Complicated cataract surgery: Explanting two IOLs
This is a video shared by Dr. Prashant Kumar from New Delhi – India
In this video, the surgeon shows a pars plana vitrectomy performed to remove two IOLs dislocated to the vitreous cavity after complicated cataract surgery. After placing the trocars, and before starting core vitrectomy, it is important to perform anterior vitrectomy to remove all the vitreous from the pupillary plane.
In this case, there wasn’t adequate capsular support to implant or reposition the IOL in the ciliary sulcus. So the surgeon decided only to remove both dislocated IOL and to program a secondary implant in another procedure.
In the beginning of the vitrectomy, the core vitreous and areas of vitreous hemorrhage are removed, and triamcinolone was used to help in the PVD induction maneuver.
All the vitreous is removed from the IOL body, and before dragging the IOL to the anterior chamber, the vitreous base needs to be shaved to avoid iatrogenic retinal breaks.
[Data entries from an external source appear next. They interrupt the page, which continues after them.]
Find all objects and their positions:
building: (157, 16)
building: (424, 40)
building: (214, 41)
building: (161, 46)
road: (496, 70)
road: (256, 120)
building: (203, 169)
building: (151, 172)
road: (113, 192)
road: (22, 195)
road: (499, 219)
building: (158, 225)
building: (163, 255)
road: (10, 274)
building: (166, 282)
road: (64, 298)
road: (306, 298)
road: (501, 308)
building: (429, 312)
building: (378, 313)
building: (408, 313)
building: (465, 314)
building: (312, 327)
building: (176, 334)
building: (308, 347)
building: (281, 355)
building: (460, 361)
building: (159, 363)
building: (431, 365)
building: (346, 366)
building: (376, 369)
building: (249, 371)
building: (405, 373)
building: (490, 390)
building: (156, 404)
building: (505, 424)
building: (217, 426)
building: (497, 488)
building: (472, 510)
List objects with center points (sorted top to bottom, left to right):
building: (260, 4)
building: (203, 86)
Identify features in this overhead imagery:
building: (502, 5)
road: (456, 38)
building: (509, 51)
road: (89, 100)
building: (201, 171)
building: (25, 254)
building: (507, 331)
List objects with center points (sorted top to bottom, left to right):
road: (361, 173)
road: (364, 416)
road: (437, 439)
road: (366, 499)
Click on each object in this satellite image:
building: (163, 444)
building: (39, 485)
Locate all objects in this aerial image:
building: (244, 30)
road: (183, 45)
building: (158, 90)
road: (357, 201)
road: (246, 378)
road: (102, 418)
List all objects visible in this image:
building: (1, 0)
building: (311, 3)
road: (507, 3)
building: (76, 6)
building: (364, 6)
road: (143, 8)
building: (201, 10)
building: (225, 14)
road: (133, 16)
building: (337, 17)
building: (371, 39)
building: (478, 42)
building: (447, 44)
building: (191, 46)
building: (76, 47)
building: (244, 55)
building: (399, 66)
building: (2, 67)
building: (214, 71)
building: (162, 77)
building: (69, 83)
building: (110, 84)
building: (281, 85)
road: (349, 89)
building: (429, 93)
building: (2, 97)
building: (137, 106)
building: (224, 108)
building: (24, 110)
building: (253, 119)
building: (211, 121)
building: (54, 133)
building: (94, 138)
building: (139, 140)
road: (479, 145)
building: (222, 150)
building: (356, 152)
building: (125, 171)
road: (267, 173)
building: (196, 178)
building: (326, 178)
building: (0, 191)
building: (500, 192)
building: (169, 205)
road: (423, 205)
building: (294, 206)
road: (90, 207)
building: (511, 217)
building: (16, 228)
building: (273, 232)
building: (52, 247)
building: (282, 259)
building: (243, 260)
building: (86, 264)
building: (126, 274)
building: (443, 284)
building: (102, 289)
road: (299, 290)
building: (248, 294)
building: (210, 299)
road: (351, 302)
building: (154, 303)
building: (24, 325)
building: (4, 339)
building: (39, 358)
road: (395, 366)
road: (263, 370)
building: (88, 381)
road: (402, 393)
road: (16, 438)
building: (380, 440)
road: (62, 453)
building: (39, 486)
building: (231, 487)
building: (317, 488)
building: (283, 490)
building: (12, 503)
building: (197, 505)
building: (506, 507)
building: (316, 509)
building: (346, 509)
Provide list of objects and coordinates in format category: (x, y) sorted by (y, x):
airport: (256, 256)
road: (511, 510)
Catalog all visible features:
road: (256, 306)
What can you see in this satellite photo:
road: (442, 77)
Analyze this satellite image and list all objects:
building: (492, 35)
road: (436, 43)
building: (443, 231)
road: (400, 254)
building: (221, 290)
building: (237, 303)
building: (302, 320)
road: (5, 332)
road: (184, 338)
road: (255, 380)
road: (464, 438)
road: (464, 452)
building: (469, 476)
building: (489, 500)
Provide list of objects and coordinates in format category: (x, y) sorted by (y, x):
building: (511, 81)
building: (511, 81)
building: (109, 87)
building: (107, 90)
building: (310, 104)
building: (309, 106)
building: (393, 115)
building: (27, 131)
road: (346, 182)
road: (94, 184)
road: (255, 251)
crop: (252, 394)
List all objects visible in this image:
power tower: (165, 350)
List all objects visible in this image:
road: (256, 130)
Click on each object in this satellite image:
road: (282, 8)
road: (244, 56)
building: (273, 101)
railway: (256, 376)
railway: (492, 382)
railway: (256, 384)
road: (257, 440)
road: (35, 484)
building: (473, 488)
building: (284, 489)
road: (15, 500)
After removing the vitreous, the surgeon uses two retinal forceps to bring the IOL anteriorly and remove by an enlarged corneal incision. If an IOL is implanted in the ciliary sulcus and another one is still in the vitreous cavity, it will be more difficult for the retinal surgeon to remove the dropped IOL since the anterior chamber removal technique will be unavailable. A large scleral tunnel with greater risks related to hypotony would have been necessary if the IOL had been in the sulcus. Therefore, in cases of complicated cataract surgery, with the IOL dislocated to the vitreous cavity, do not try to place a second IOL in the same procedure.
In this case, once both IOLs were in the vitreous cavity the surgeon could remove it through the anterior chamber.
In the end of the surgery, nylon sutures are made in the corneal incision. Then fluid air exchange and sclerotomies sutures are performed.